Spencer
Après Neruda, Jackie et Ema, c'est Diana Spencer, de son nom de "scène" -et de captivité- Lady Di, qui rejoint la palette de profils dévorés par leurs démons intérieurs qu'affectionne tant Pablo Larrain. Encore faut-il la saisir au bon moment, c'est à dire au bord du gouffre. En 1991, par exemple, dans le brouillard de Sandringham, ce palais du comté de Norfolk où les Windsor se retrouvent pour les fêtes de Noël et où la désormais trop dysfonctionnelle princesse de Galles n'en finit plus de payer les pots cassés d'un mariage en lambeaux.
Résultat: elle détonne à tombeau ouvert. Ses escapades impromptues au volant de sa Porsche, ses retards constants, ses tenues hautes en couleurs qu'elle porte quand bon lui chante... De quoi faire dérailler un ordonnancement dont le cinéaste chilien, dans un versant kubrickien qu'on ne lui connaissait guère, exacerbe la dimension militaire: provisions acheminées par des soldats, cuisiniers au garde-à-vous, ex-officier au profil de bouledogue (Timothy Spall) en guise d'écuyer pour éloigner les paparazzis et faire rentrer la rebelle dans le rang...
Dans ce Barry Lyndon revisité, les rituels absurdes ne manquent pas. Les couvertures remplacent le chauffage et chacun doit se peser avant et après les agapes, avec obligation de prendre trois kilos en plus pour montrer qu'on a apprécié le moment... Deux figures spectrales et peu causantes complètent le décor: Charles, le mari blafard, et sa royale maman dont l'unique prise de parole résume l'absurde condition: "Quand vous aurez votre visage imprimé sur un billet de banque, vous comprendrez que vous n'êtes qu'une monnaie d'échange "...

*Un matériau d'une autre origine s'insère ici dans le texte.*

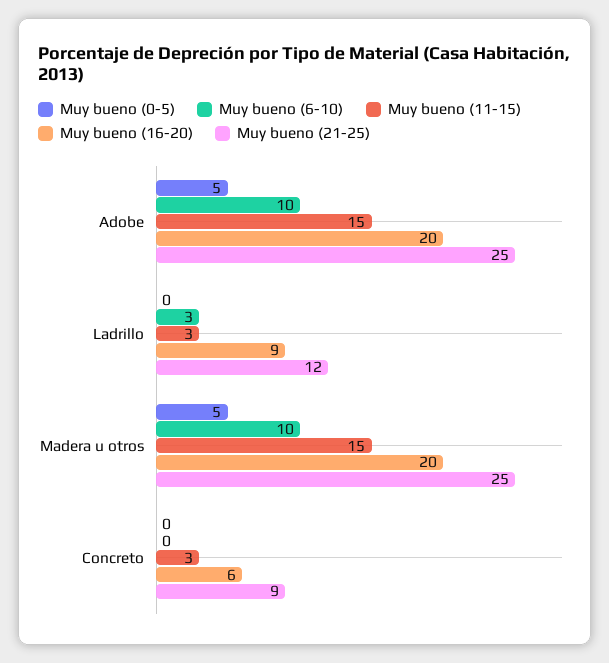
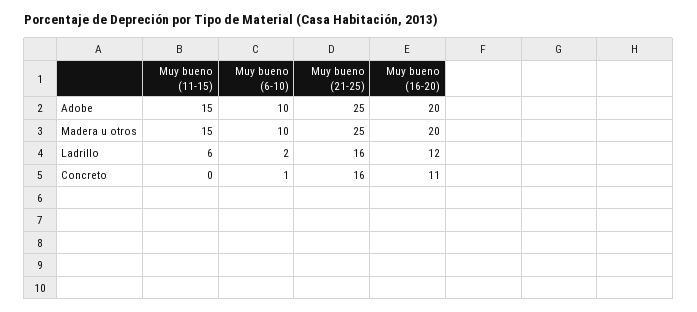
Muy bueno (0-5), Adobe: 5 -> none
Muy bueno (0-5), Ladrillo: 0 -> none
Muy bueno (6-10), Ladrillo: 3 -> 2
Muy bueno (11-15), Ladrillo: 3 -> 6
Muy bueno (16-20), Ladrillo: 9 -> 12
Muy bueno (21-25), Ladrillo: 12 -> 16
Muy bueno (0-5), Madera u otros: 5 -> none
Muy bueno (0-5), Concreto: 0 -> none
Muy bueno (6-10), Concreto: 0 -> 1
Muy bueno (11-15), Concreto: 3 -> 0
Muy bueno (16-20), Concreto: 6 -> 11
Muy bueno (21-25), Concreto: 9 -> 16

La mise en scène n'a plus dès lors qu'à enrober son héroïne de brume et de "darkness". De plus en plus seule et de plus en plus fragile, Diana s'abîme dans d'infernales visions rythmées par le fantôme d'Anne Boleyn qu'Henri VIII fit décapiter pour épouser la Camilla de l'époque... La partition hybride et stridente de Jonny Greenwood, qui n'hésite pas à mixer musique baroque et jazz expérimental, accentue la descente aux enfers.
Tout cela pourrait frigorifier si Kristen Stewart, telle Gena Rowlands dans Une Femme sous influence, n'offrait pas au joyau brisé de la Couronne qu'elle incarne ce "flux de conscience " dont parlait si bien Murielle Joudet dans son livre sur l'actrice fétiche de Cassavetes. Entre l'accent british forcé, le geste ou la phrase qui échappe à tout contrôle et l'impression de ne plus s'appartenir, la comédienne signe une performance renversante qui libère le film de toute froideur, tel le regard d'abord scrutateur puis amoureux de Maggie, la femme de chambre. À croire que Pablo Larrain s'est pareillement laissé conquérir.
Spencer, Pablo Larrain, Prime Vidéo.